Product creation frameworks are a dime a dozen. There’s the Lean Startup from Eric Ries, Google Ventures Design Sprint, and the IDEO process just to name a few. You might have noticed many terms and acronyms being thrown around as well, like minimum viable product (MVP) and simple lovable and complete (SLC). It’s a jungle out there but we’re here to help you through the creation of your product and options for how to look to develop it.
You may be wondering what’s the best product creation framework? As with a lot of things, there isn’t a perfect fit for every person and product however, we have observed that many of the product creation frameworks do follow a similar pattern:
This is not unlike the 13 step process that we walk through together in the Founder Community! Funnily enough, the three we’ve chosen to cover all are depicted with circular graphics. Let’s check out these styles in a little more detail.

DATASET ->
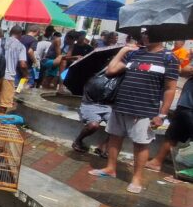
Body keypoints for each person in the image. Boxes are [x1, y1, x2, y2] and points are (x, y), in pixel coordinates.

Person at [89, 31, 179, 194]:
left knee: (141, 144)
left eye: (150, 33)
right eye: (144, 33)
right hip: (121, 104)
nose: (145, 36)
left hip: (144, 109)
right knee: (115, 137)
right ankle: (110, 168)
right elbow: (111, 70)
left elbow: (170, 89)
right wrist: (123, 51)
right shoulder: (135, 54)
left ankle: (137, 178)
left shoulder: (169, 58)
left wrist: (162, 114)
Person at [145, 60, 193, 181]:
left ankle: (186, 175)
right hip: (186, 104)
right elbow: (184, 71)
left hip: (188, 105)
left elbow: (185, 70)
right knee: (172, 134)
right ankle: (156, 162)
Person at [0, 25, 28, 113]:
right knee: (5, 102)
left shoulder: (1, 40)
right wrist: (26, 75)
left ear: (10, 32)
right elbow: (23, 65)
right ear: (20, 34)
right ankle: (0, 118)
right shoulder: (21, 46)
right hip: (9, 76)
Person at [71, 74, 111, 158]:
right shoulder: (92, 74)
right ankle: (78, 141)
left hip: (108, 106)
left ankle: (103, 146)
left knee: (118, 127)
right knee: (93, 125)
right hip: (89, 104)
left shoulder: (117, 77)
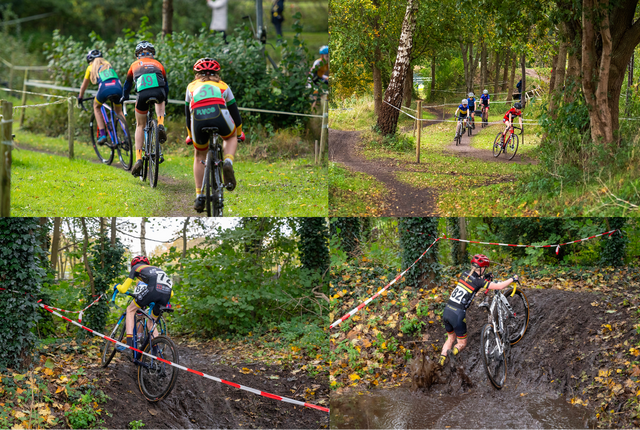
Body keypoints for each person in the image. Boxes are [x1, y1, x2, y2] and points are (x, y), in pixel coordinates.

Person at [184, 58, 245, 213]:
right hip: (220, 116)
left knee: (199, 155)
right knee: (230, 137)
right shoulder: (223, 86)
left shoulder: (191, 87)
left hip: (198, 120)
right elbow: (235, 113)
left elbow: (187, 115)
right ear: (217, 73)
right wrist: (239, 133)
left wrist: (190, 136)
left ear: (197, 74)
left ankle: (199, 195)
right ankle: (228, 162)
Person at [438, 254, 519, 366]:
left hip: (447, 311)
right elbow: (499, 286)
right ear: (482, 268)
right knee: (461, 343)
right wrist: (512, 279)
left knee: (450, 338)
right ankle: (453, 352)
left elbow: (475, 280)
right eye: (484, 268)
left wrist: (485, 277)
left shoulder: (464, 274)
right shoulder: (478, 282)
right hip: (457, 314)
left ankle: (440, 362)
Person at [121, 41, 169, 177]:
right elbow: (165, 86)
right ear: (152, 54)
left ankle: (138, 158)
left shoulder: (134, 65)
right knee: (161, 98)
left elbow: (127, 85)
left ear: (138, 56)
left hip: (142, 95)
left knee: (140, 125)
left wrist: (124, 97)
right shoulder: (158, 64)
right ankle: (160, 124)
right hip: (159, 92)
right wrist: (166, 98)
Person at [114, 255, 173, 352]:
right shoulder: (156, 269)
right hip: (166, 294)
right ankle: (155, 351)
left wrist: (118, 286)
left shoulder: (135, 268)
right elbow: (171, 293)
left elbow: (124, 289)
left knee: (130, 310)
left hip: (153, 290)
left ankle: (129, 345)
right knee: (151, 322)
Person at [77, 50, 123, 145]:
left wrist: (80, 97)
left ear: (89, 61)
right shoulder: (107, 63)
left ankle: (103, 135)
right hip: (117, 86)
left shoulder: (90, 67)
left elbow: (83, 86)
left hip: (104, 88)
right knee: (119, 111)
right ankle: (126, 136)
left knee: (96, 106)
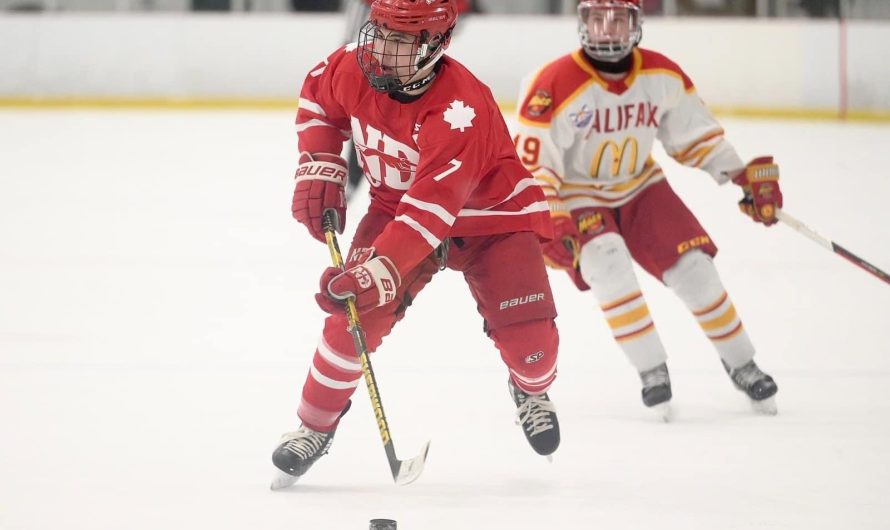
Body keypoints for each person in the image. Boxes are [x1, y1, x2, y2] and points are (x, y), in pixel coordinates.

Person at [272, 0, 562, 486]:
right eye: (379, 32)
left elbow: (432, 207)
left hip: (493, 220)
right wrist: (320, 160)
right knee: (351, 320)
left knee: (534, 350)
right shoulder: (352, 67)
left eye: (402, 40)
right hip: (395, 208)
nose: (382, 49)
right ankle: (313, 427)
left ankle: (530, 390)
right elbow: (318, 97)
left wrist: (377, 271)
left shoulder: (460, 107)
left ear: (435, 45)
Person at [514, 0, 779, 420]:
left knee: (695, 268)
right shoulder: (552, 83)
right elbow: (534, 165)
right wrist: (550, 216)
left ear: (637, 23)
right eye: (597, 19)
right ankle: (651, 369)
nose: (607, 29)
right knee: (606, 264)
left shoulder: (661, 74)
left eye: (619, 19)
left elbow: (695, 135)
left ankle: (742, 363)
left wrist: (742, 175)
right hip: (579, 193)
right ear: (583, 22)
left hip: (641, 186)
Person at [339, 0, 476, 202]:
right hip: (387, 13)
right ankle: (358, 182)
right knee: (371, 101)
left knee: (409, 84)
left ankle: (405, 185)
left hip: (425, 20)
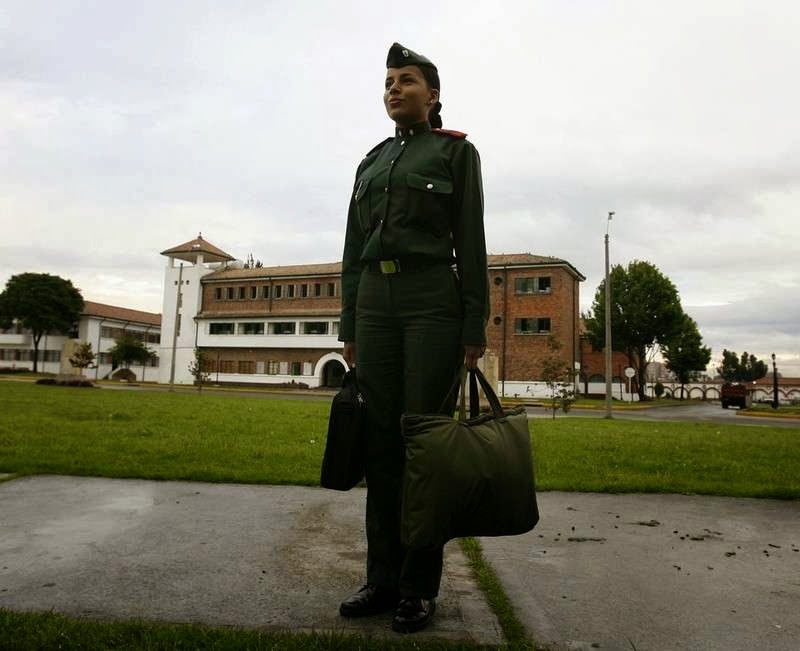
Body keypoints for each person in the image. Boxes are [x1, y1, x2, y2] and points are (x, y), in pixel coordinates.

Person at [337, 42, 488, 634]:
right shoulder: (371, 163)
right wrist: (350, 322)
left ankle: (418, 587)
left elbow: (470, 242)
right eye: (388, 83)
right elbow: (353, 249)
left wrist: (473, 323)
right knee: (379, 442)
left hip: (431, 301)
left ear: (433, 94)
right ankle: (381, 578)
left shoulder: (456, 154)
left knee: (423, 442)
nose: (393, 89)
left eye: (405, 80)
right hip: (376, 302)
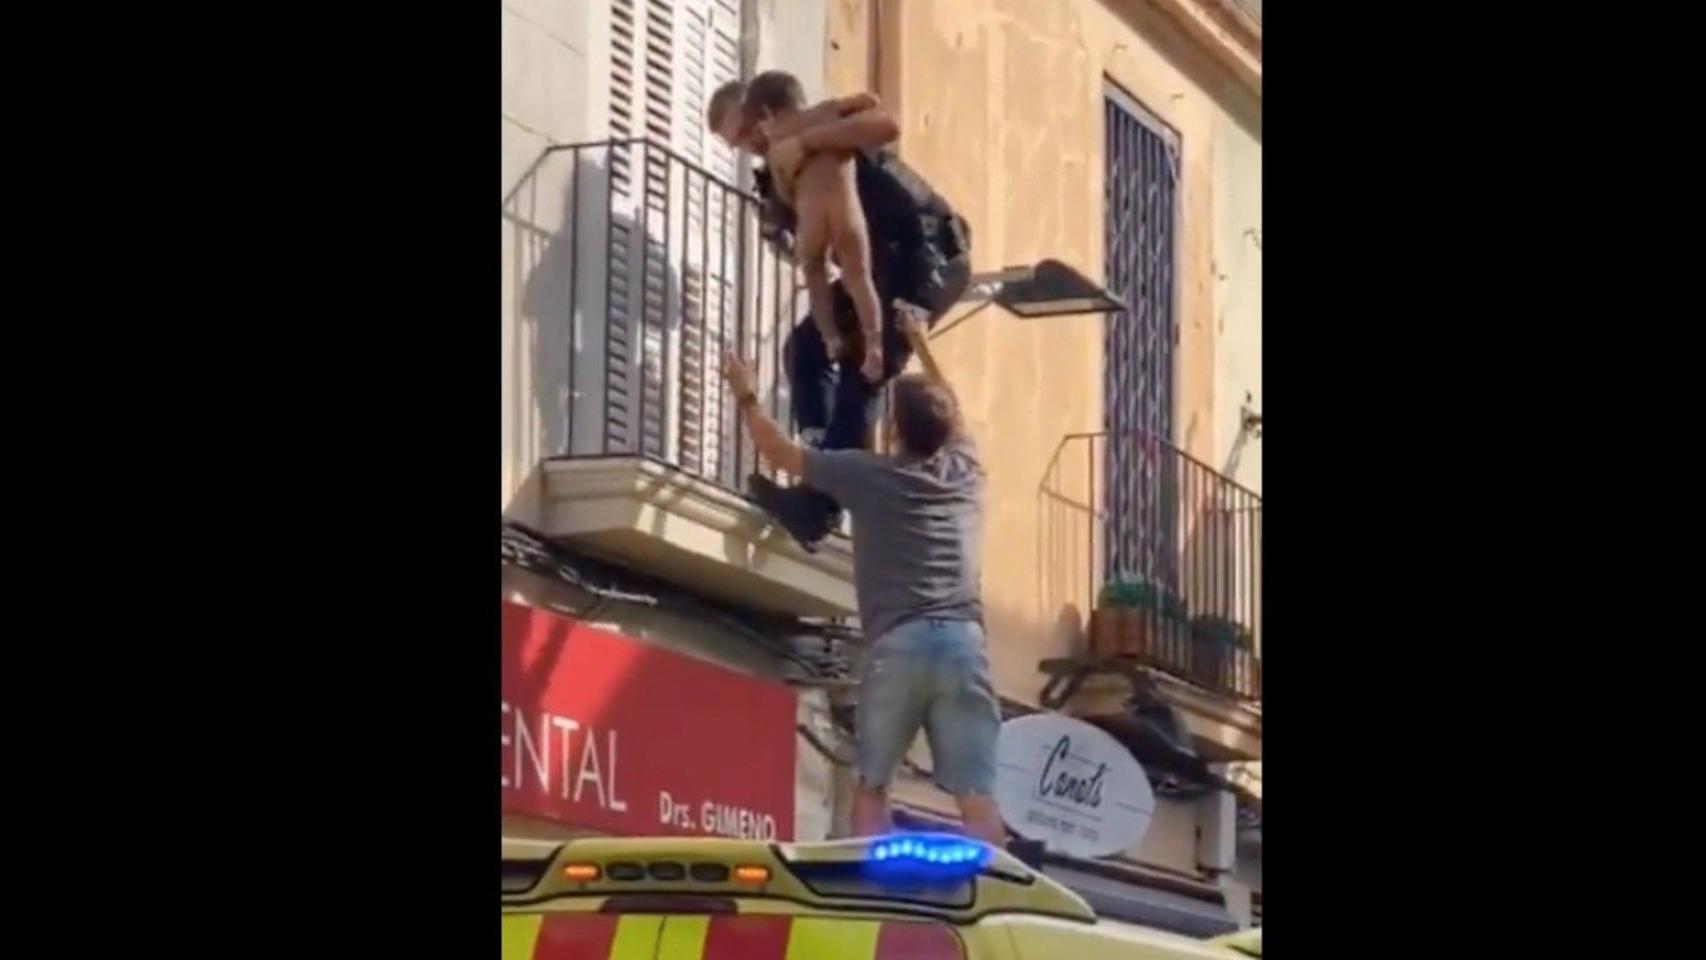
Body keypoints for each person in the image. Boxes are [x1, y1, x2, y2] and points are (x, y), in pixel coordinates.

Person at [718, 308, 1004, 844]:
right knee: (978, 799)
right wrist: (920, 340)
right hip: (965, 646)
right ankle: (997, 904)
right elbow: (956, 413)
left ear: (893, 431)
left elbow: (778, 451)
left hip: (898, 644)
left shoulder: (865, 475)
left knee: (872, 785)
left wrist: (746, 392)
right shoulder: (966, 473)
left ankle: (873, 895)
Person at [706, 73, 972, 551]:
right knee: (806, 349)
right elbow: (797, 244)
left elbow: (884, 122)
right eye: (739, 145)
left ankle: (820, 502)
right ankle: (826, 458)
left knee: (863, 372)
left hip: (926, 257)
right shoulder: (772, 174)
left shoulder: (821, 119)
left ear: (765, 113)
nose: (751, 147)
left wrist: (806, 141)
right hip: (873, 269)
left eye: (749, 132)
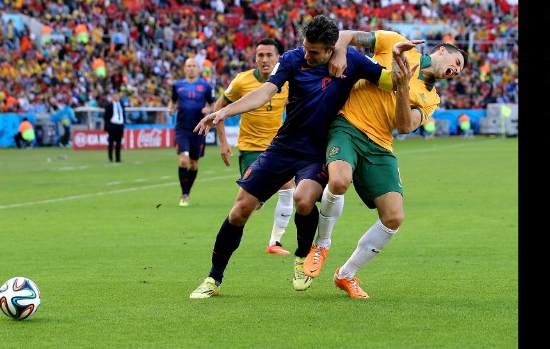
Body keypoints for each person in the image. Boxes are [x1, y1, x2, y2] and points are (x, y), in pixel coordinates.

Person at [189, 15, 402, 299]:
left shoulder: (353, 61)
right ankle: (213, 278)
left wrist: (408, 66)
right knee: (240, 210)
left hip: (317, 151)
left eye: (314, 51)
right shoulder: (291, 59)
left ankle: (303, 255)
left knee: (303, 199)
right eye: (305, 47)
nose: (307, 54)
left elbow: (390, 81)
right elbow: (265, 92)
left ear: (330, 48)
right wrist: (224, 112)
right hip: (284, 146)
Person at [302, 30, 468, 299]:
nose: (456, 71)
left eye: (459, 71)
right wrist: (341, 53)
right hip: (348, 124)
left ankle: (345, 274)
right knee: (340, 180)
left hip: (380, 145)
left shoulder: (431, 98)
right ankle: (321, 245)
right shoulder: (394, 42)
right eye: (456, 63)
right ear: (441, 51)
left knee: (394, 217)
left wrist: (402, 87)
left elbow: (403, 126)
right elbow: (344, 35)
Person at [212, 38, 294, 256]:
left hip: (277, 147)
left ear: (278, 58)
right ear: (255, 58)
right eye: (261, 55)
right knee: (251, 205)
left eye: (269, 55)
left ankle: (275, 243)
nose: (265, 60)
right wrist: (223, 142)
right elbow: (219, 107)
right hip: (251, 150)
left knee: (289, 187)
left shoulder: (287, 81)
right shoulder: (241, 81)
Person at [167, 57, 215, 207]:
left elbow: (214, 104)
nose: (192, 68)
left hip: (198, 130)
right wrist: (171, 108)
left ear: (198, 69)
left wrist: (209, 109)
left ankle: (187, 191)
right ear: (185, 69)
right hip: (182, 129)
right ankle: (184, 194)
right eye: (189, 66)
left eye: (194, 66)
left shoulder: (205, 86)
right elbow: (173, 101)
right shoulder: (177, 85)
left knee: (194, 164)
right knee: (183, 160)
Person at [104, 92, 125, 163]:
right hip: (113, 124)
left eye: (117, 96)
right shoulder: (109, 105)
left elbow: (123, 114)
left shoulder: (121, 104)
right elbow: (106, 116)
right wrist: (108, 125)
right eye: (115, 96)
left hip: (120, 124)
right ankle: (110, 158)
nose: (117, 98)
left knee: (119, 142)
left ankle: (118, 158)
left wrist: (123, 122)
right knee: (111, 142)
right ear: (113, 97)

ASSIGNED TASK A -> Translate this sentence from the passage on product creation frameworks into Spanish: "Let’s check out these styles in a little more detail."
ASSIGNED TASK B -> Pick up the passage on product creation frameworks after its final sentence and write the next part.

ANSWER SPACE A -> Veamos estos estilos con un poco más de detalle.

ANSWER SPACE B ->
Design firm IDEO came up with the IDEO design process. Their process is focused on human centered design whether it is being used for physical or digital products. Human centered design is an approach to problem-solving that starts with people and ends with solutions that perfectly suit their needs. 6 phases make up the circular process:
This stage is about observing the target audience, absorbing what you see, and being open to creative possibilities. Your goal is to better understand who you’re designing for. Take note of their pain points and try to put yourself in their shoes to experience what they’re experiencing.
This stage is where you take what you learned during observation and brainstorm how you’re going to address it. Come up with as many ideas as you can and try your best to keep your target audience’s interests in the forefront of your mind.
This stage is pretty self-explanatory, you focus on building a prototype of your idea quickly. You don’t need to get dredged down in the fancy details right now, your goal for this phase is to get a working prototype in the hands of an end-user.
This step is about gathering the feedback given by your prototype users. This is the most important phase of the human centered design process as you need the input to know you’re on the right track or how to shift and make improvements.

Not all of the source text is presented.